Material for the task:
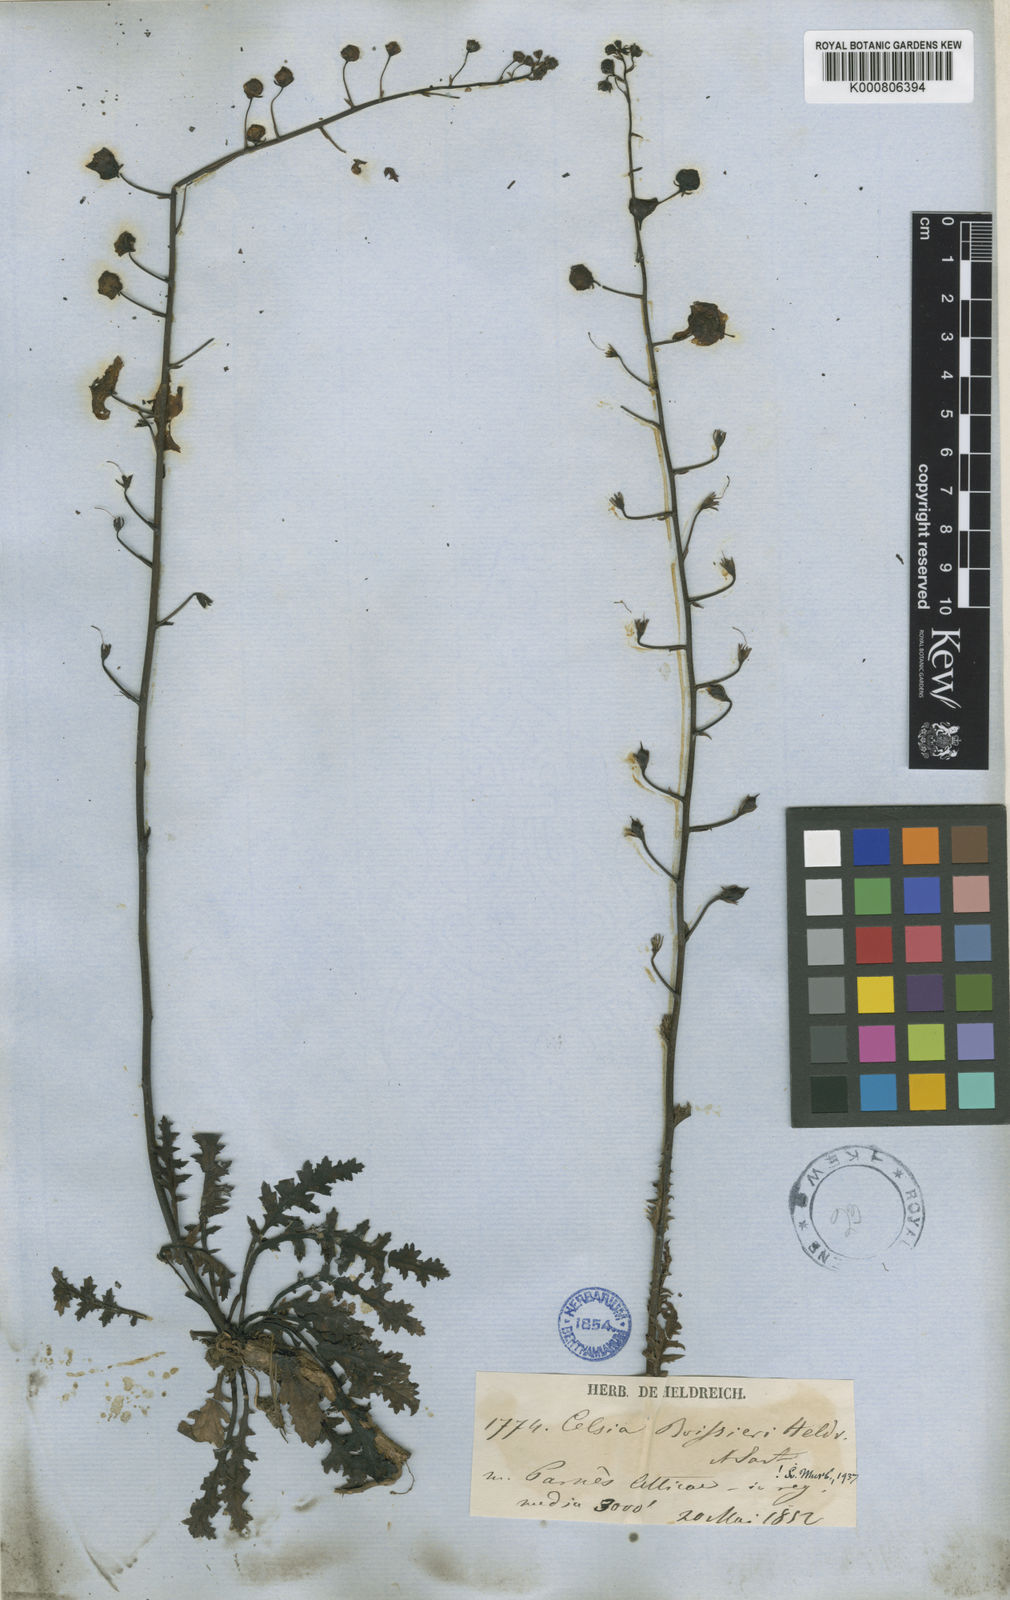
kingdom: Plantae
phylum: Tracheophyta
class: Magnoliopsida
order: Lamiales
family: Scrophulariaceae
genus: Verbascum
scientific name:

Exercise details:
Recast these lines as a Markdown table with the columns No. and Line, one numbered row per line, and skip any blank lines. Leave the pictures out of the table.

Exercise response:
| No. | Line |
|---|---|
| 1 | kingdom: Plantae |
| 2 | phylum: Tracheophyta |
| 3 | class: Magnoliopsida |
| 4 | order: Lamiales |
| 5 | family: Scrophulariaceae |
| 6 | genus: Verbascum |
| 7 | scientific name: |